The climb to Rairanalloor is steep, rhythmic, almost meditative and tradition says Branthan once sat here on a swing when Goddess Jagdamba appeared before him. She took nine steps toward him and those nine sacred steps are still worshipped in the temple not as stone but as the path between seeker and divine. Around the hill you encounter places that feel less like historical remains and more like echoes of a yogic life: the Kanjiram Tree with Chains where Branthan is believed to have been bound before attaining moksha not as punishment, but as liberation from the body. The sweet water wells scattered across the rocky terrain, said to have been dug by him. The meditation caves and ofcourse his statue amidst boulders in yogic stillness where the madman transformed into a rishi.
Kerala’s Parayi Petta Panthirukulam is the story of the twelve children of Vararuchi each represent a path of destiny.
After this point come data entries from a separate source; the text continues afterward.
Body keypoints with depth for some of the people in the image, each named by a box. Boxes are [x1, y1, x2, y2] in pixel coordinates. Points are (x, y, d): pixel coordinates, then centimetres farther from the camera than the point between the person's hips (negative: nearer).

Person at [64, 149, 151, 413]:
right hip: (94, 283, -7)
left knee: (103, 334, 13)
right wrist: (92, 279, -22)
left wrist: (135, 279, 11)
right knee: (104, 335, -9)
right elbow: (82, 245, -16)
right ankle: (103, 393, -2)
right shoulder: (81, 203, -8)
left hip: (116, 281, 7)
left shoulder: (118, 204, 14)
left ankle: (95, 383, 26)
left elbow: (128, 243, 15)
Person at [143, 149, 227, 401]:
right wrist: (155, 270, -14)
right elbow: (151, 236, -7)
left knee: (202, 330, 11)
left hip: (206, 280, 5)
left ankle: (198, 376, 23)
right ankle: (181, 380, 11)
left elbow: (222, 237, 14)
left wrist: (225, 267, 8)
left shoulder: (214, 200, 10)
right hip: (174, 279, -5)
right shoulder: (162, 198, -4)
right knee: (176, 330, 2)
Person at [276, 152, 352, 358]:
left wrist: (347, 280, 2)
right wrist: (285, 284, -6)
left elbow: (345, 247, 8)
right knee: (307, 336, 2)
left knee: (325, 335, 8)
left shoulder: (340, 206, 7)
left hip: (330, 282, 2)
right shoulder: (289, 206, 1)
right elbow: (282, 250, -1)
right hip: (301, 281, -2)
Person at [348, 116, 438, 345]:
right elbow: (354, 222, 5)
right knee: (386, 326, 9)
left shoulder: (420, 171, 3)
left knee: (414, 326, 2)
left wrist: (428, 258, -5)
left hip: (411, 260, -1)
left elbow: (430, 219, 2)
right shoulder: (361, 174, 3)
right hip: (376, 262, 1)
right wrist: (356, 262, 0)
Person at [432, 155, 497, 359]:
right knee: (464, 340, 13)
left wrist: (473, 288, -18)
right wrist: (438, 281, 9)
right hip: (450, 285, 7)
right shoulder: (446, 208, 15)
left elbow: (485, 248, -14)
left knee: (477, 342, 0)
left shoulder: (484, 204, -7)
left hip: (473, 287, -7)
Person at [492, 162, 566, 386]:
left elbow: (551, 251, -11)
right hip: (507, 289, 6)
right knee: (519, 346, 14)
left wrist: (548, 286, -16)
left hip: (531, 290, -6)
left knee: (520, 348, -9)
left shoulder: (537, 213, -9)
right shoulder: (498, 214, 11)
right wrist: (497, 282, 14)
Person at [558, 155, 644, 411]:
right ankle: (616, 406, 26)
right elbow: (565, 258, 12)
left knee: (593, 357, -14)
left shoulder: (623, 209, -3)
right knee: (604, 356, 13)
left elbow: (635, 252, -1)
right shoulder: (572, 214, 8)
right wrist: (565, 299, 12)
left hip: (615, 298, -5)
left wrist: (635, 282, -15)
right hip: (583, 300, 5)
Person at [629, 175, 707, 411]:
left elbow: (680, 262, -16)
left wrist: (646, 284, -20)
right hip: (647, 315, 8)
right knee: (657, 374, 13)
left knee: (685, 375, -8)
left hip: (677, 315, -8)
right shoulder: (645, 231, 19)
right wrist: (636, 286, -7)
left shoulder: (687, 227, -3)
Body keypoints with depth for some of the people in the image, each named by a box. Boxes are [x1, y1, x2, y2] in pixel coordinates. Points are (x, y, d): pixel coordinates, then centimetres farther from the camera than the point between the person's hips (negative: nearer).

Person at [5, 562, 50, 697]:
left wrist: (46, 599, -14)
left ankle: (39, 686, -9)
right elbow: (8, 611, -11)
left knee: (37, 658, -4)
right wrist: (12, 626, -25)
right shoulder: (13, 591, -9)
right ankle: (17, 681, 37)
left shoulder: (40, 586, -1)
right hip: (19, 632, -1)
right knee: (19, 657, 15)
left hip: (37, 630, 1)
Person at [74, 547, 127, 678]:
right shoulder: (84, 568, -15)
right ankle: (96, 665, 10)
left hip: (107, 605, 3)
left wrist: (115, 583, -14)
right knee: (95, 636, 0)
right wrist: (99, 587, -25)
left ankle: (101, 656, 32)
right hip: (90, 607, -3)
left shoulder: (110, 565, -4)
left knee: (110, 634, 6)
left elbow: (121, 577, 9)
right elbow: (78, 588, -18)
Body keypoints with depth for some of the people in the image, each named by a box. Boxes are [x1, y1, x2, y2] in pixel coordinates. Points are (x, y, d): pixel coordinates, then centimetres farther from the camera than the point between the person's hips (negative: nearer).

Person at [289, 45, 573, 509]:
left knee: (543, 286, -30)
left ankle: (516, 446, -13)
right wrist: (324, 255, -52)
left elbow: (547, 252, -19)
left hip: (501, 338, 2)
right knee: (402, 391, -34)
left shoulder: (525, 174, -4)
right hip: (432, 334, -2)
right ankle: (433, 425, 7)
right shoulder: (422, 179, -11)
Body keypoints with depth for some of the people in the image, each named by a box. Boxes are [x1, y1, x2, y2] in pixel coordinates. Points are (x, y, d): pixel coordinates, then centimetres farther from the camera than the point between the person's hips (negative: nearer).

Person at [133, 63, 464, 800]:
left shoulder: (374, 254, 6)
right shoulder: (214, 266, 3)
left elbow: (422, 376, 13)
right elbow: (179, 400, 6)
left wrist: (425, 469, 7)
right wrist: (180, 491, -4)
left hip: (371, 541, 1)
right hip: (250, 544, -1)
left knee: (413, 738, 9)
Among them, Branthan stands for: the courage to be misunderstood, the rejection of social approval, the discipline of inner freedom He lived outside society so that society could see itself.
As a pilgrim or traveller reaching the summit today you realise why he chose hills, they are places where burdens roll away, pilgrims sit in silence not out of ritual but reflection, because here mythology is not about gods alone but it is about the human mind and its liberation. It is believed Naranathu Branthan attained liberation here. Not in a hermitage, not in a palace, but on bare rock under open sky. A fitting end for a man who owned nothing, carried nothing and left behind everything except wisdom. The story and life of Naranathu Pranthan & his 11 siblings are beautifully narrated in the epic book Aithihyamala by Kottarathil Sankunni and is in many ways the basis of the Kerala way of life.